[What the task asks]:
Nothing but the line containing "one perfect fit." and the lines after it in the entries below should appear, each repeated exactly.

─── Task inputs ───

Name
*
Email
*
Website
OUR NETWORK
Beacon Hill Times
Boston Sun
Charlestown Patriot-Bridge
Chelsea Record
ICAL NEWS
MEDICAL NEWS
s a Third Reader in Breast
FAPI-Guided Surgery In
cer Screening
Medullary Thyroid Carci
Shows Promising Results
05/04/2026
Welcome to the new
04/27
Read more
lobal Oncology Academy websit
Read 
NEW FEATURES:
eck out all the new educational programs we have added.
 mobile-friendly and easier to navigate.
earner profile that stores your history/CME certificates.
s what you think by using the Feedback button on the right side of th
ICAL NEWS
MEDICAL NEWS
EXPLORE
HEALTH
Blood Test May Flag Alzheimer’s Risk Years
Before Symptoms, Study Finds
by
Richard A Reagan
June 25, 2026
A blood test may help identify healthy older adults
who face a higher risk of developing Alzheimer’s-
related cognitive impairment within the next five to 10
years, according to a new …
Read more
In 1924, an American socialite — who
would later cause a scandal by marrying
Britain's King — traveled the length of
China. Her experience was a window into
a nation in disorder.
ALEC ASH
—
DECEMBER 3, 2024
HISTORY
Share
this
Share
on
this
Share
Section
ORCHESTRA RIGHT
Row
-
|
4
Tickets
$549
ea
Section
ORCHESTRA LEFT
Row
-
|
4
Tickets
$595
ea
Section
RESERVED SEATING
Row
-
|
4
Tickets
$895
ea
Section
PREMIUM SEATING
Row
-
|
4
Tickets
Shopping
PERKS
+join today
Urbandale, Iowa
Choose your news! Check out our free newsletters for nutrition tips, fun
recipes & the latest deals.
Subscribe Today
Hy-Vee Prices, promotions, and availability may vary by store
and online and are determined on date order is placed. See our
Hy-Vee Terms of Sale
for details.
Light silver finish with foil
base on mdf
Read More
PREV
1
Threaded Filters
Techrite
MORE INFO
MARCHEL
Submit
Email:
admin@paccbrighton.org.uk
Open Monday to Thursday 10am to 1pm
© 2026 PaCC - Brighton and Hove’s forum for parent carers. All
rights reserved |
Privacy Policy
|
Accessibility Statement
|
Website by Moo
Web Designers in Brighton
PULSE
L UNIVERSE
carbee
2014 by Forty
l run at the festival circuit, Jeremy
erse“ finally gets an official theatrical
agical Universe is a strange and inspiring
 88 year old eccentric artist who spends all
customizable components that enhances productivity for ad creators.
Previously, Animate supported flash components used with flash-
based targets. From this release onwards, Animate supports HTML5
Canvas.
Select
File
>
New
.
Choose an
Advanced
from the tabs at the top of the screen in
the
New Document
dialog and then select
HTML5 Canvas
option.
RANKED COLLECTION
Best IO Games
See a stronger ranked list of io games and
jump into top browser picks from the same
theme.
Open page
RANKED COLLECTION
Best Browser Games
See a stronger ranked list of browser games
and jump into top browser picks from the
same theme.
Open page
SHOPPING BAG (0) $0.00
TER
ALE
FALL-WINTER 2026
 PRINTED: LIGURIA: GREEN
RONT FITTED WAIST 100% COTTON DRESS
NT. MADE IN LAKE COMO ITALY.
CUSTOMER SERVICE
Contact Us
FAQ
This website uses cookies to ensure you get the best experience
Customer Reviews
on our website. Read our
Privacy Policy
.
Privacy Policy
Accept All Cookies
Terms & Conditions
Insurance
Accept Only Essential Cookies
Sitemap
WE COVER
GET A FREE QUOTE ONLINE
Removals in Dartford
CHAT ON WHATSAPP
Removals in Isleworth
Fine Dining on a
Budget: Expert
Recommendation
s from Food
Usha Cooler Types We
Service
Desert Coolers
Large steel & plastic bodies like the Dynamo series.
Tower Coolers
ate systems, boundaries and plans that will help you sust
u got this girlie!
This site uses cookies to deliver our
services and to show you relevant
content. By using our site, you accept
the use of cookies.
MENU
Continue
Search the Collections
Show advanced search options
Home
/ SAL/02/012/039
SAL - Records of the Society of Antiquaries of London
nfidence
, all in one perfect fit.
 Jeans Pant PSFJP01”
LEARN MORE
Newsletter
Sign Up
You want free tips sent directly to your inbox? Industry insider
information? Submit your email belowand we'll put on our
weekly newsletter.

───

[Task response]:
, all in one perfect fit.
 Jeans Pant PSFJP01”
LEARN MORE
Newsletter
Sign Up
You want free tips sent directly to your inbox? Industry insider
information? Submit your email belowand we'll put on our
weekly newsletter.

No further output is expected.